Consigne A:
Répondez aux questions suivantes d'après la décision ci-dessous.
(i) À quelle date s'est tenue l'audience publique ?
(ii) Qui présidait la commission lors des débats ?
(iii) Quel montant d'indemnité le premier président de la cour d'appel de Metz a-t-il alloué ?

COUR DE CASSATION
08 CRD 011
Audience publique du 22 septembre 2008 Prononcé au 20 octobre 2008
La commission nationale de réparation des détentions instituée par l ’ article 149-3 du code de procédure pénale, composée lors des débats de M. Breillat, président, Mme Vérité, M. Chaumont, conseillers référendaires, en présence de M. Charpenel, avocat général et avec l ’ assistance de Mme Bureau, greffier, a rendu la décision suivante :
Statuant sur le recours formé par :
- Monsieur Ozcan X...,
contre la décision du premier président de la cour d'appel de Metz en date du 16 novembre 2007 qui lui a alloué une indemnité de 8 000 euros en réparation de son préjudice moral sur le fondement de l ’ article 149 du code précité.

Données fournies:
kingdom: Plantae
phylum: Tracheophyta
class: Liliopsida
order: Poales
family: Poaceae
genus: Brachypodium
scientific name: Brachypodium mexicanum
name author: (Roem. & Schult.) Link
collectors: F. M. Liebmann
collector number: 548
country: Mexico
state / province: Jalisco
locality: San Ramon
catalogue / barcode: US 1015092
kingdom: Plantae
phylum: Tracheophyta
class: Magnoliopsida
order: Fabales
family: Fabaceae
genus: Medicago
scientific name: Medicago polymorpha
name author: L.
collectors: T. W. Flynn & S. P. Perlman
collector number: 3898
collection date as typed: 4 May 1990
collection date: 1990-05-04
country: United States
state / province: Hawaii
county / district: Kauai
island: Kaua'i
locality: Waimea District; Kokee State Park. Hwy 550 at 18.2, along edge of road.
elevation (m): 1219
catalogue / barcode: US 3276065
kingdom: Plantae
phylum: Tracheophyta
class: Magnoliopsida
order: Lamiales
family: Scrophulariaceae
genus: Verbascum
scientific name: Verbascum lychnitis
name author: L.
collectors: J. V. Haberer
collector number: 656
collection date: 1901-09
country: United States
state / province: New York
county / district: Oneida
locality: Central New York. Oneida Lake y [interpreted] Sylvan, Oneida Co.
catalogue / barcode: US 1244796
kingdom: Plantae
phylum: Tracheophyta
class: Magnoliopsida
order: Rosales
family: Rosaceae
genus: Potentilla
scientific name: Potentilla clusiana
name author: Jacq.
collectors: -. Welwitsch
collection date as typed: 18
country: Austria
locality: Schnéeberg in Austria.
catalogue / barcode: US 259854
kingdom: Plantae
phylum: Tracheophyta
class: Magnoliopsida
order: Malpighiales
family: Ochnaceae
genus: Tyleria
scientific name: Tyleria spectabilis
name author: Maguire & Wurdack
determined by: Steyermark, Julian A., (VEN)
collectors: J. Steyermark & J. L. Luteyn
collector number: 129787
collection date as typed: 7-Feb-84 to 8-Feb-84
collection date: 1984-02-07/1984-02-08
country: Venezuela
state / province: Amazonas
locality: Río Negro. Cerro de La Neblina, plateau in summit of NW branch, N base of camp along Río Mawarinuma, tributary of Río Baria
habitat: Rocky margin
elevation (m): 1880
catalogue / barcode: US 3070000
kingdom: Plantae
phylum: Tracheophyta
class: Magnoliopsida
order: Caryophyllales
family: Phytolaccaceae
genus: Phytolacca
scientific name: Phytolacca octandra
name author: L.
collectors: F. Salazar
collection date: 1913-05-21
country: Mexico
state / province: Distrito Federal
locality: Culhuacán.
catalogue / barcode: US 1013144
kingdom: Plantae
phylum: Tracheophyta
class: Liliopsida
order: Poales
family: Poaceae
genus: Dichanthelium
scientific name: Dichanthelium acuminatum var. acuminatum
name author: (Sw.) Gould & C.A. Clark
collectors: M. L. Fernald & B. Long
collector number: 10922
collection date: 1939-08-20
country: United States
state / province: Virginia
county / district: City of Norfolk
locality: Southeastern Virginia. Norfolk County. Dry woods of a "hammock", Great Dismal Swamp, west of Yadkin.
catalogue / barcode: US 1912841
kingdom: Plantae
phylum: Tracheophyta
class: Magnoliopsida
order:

Consigne B: Veuillez reproduire à l'identique les lignes des entrées, en commençant par celle qui contient "family: Scrophulariaceae" et en vous arrêtant après celle qui contient "county / district: Oneida".

Réponse attendue A:
(i) Le 22 septembre 2008.
(ii) M. Breillat.
(iii) 8 000 euros.

Réponse attendue B:
family: Scrophulariaceae
genus: Verbascum
scientific name: Verbascum lychnitis
name author: L.
collectors: J. V. Haberer
collector number: 656
collection date: 1901-09
country: United States
state / province: New York
county / district: Oneida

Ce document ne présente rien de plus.